E quanto ao berço... sem comentários, já tenho mais de 500 anos.
- Mas voltando para a minha rotina... é exatamente assim..... todos os dias, me levanto bem cedinho... tomo um bom café e vou vivendo.
- Às vezes escolho os caminhos mais bonitos, me encanto com minha natureza, com as formas do relevo. Gosto de ver o verde da Amazônia, de respirar o ar puro de ouvir o barulho das águas doces de rios e cachoeiras. Mas gosto igualmente do barulho das ondas do mar ao encontrar a faixa de areia, tanto quanto dos galhinhos de árvore que se quebram no chão ao se desbravar por uma trilha no meio de uma serra.
- De barulhos em barulhos eu passo o meu dia. A trilha sonora a mais diversa... forró, maracatu, sertanejo, funk, samba, pagode, mpb, frevo... e vou ouvindo tantos sons que embalam as vidas. E quantas vidas... mais de 180 milhões vivem em mim. Se você quiser saber quem é natural de minhas terras.... procure um negro, ou uma ruiva, um loiro ou uma mulata, pode ser também um com traços orientais, ou ainda alguém que tenha um pouco disso tudo.
- Com tanta variedade, não sei se conseguirei explicar de fato uma “rotina”. Mas só sei que acordo, todos os dias acordo. E quando vejo estou em uma rede, mas posso estar também em uma king size, como também no chão de uma casa simples, ou em uma calçada, que, num improviso, se tornou a minha cama.
- Eu acordo de manhã e observo as minhas crianças. Umas vão para escolas, outras ainda dormem, tem aquelas também que já sentem o peso de trabalhar arduamente. Em suas casas algumas, são cuidadosamente educadas por pais presentes. Mas vejo também histórias que já nos primeiros anos de vida são marcadas por traumas e problemas de lares desestruturados.
- Os dias vão seguindo o seu curso. O ritmo varia. Nas minhas maiores cidades, grandes centros urbanos, há uma pressa implícita que permeia a população. Entre as buzinas e sons de carros, nessa época do ano é muito provável encontrar umas pessoas, jovens, sabe? Pintados, pedindo dinheiro nos sinais – esses são os meus universitários. Dizem que são o meu futuro. Mas não sei se posso ter esperança. Em uma universidade qualquer, vejo jovens se drogando, embebedando, aprendendo a ser espertos e sempre se dar bem.
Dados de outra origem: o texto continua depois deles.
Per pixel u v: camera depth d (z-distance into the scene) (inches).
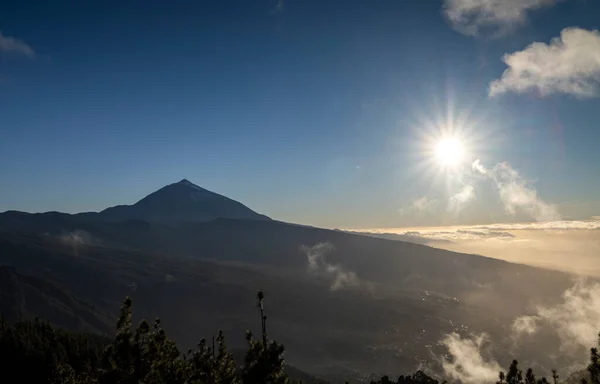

Não conheço muitos que estejam realmente interessados no meu futuro.
- Há um individualismo tão grande, que às vezes eu esqueço que existo, pois cada um está apenas pensando em si. Não sei qual o sentido de tanto estudo, na prática vejo tudo tão diferente.
- Ah por este solo, por minha história, já se passaram tantas pessoas. Tanta gente, minha gente. Pessoas revolucionárias como Gilberto Freire, talentosas como Drummond. Mas foram tantos que já se foram e só restaram seus escritos e ideais que ainda relutam em sobreviver pela força de alguns. Mas por quê? Por que com tanta gente boa, a minha história tem caminhado desse jeito? Já tive filhos tão corajosos, que lutaram para enfrentar um sistema opressor. Tudo parece tão ... difícil de ser mudado.
- Mas não se preocupe, eu sou um país cristão. Ainda posso recorrer a Deus. Sobre os cristãos. Bem não sei dizer exatamente, a maioria deles eu vejo em igrejas, das mais variadas, com imagens, sem imagens, enormes, minúsculas, luxuosas, simples. Os vejo cumprir alguns rituais. Vejo alguns que conversam com outras pessoas e compartilham sobre o amor de Deus. Esses crêem ser essa a esperança para uma nação melhor.
- Eu tenho muita diversidade, e nessa área não é diferente. Tem tantos acreditando em tantas religiões, seguindo caminhos diversos, que dizem levar a Deus. São tantas maneiras criadas para isso, que parece ser algo muito complicado, chegar a Deus.
- No meio de tantas cores, credos, classes sociais, culturas, pensamentos, quem se importa, realmente com o meu futuro, com o futuro dos filhos do meu solo que estão aqui e daqueles que ainda virão?
- Aí quando as coisas se complicam, eu continuo vivendo, escolho de novo aqueles caminhos bonitos e tão inspiradores, percebo a natureza exuberante que minhas terras exibem, evidências de um Criador.
- Quem se importa? Eu sei que Ele se importa.

Comentários

Muito legal seu texto!!! Realmente..."Deitado em berço esplendido?" Da onde tiraram isso??? Boa reflexao!!! Deus abençoe!
Leonardo disse…
Puxa, Carol, seu texto é muito bom mesmo. Que bom que você colocou aqui. Fui eu que sugeri, né?